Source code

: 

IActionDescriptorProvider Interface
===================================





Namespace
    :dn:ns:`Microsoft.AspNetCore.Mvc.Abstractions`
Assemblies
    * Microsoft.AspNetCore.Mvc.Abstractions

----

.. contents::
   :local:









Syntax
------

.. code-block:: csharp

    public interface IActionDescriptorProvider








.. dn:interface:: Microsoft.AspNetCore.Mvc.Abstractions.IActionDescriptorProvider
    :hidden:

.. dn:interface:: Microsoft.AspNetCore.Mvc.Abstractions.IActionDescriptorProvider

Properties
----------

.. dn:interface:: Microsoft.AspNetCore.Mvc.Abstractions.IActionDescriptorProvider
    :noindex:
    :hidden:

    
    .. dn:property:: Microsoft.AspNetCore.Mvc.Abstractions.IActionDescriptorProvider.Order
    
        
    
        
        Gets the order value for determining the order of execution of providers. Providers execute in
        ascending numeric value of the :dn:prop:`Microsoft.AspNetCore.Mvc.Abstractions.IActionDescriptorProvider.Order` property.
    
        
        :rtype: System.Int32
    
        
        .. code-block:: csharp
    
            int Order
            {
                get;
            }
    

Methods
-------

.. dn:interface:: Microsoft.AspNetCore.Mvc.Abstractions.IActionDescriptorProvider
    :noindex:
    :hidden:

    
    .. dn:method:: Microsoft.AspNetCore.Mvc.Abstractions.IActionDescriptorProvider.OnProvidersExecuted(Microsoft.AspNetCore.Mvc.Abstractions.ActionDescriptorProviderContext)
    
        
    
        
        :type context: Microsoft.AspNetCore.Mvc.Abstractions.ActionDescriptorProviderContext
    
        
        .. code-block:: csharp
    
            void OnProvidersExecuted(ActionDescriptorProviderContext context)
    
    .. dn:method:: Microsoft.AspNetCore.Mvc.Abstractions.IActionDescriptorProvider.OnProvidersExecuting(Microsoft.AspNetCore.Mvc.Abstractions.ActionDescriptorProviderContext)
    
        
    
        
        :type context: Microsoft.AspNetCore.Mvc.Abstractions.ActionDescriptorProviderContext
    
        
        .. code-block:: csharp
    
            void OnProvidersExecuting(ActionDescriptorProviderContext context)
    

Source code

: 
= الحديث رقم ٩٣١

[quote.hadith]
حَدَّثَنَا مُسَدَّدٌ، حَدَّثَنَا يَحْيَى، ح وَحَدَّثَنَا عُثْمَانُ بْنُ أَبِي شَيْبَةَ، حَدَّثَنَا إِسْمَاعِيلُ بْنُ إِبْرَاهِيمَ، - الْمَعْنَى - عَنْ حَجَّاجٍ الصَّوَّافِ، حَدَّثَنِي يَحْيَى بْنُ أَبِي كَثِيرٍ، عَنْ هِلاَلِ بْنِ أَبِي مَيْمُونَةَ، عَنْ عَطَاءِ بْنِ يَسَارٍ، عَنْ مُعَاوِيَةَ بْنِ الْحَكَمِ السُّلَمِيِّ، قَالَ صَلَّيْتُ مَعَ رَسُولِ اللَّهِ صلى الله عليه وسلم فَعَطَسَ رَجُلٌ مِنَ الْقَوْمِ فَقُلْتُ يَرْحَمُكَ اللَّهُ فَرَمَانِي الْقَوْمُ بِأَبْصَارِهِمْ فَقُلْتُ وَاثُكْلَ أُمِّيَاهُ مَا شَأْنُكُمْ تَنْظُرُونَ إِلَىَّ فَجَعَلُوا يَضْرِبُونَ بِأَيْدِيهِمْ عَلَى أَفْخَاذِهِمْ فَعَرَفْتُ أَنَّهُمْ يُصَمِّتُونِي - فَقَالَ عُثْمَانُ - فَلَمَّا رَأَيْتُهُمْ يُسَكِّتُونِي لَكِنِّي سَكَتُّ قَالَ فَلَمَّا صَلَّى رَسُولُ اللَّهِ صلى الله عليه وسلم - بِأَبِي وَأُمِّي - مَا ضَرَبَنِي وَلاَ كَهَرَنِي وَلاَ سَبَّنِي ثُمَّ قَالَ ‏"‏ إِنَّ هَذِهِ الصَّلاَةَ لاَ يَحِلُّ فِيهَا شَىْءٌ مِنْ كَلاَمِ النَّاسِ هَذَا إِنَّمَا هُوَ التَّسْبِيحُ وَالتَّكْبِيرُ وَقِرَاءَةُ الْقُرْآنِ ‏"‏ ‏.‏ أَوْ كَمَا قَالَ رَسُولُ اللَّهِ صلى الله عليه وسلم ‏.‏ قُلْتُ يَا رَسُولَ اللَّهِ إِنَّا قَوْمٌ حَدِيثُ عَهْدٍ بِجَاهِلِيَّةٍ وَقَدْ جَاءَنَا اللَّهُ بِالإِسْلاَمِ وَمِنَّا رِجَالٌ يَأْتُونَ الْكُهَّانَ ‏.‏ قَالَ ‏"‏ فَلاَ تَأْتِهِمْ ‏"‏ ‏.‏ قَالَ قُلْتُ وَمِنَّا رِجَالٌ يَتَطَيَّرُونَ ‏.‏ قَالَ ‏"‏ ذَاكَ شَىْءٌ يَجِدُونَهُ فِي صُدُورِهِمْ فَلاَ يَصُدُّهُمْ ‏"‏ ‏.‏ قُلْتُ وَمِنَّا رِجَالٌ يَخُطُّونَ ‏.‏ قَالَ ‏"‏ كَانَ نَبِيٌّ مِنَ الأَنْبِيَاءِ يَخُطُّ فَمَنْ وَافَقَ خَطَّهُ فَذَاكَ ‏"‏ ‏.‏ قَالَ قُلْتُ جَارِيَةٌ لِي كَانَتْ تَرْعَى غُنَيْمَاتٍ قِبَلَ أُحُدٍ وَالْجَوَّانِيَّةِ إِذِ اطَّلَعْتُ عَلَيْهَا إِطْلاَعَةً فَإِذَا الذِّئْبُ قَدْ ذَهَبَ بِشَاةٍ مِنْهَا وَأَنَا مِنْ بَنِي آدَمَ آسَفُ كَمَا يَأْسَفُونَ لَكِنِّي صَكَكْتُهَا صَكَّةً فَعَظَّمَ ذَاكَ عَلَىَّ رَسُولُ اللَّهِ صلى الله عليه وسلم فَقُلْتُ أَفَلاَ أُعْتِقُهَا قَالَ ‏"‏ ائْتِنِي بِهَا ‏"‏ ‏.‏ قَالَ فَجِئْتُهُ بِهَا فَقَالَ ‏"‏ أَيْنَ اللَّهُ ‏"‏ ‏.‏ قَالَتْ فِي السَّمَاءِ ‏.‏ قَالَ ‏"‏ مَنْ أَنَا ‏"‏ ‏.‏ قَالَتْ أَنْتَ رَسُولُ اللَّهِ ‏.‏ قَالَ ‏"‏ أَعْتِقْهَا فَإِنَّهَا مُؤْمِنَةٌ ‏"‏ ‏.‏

= = =

> **Your task**
Whenever the word "OnProvidersExecuted" appears in a line of the data above, that line counts. Say how many lines count, and nothing more.

> **The answer**
2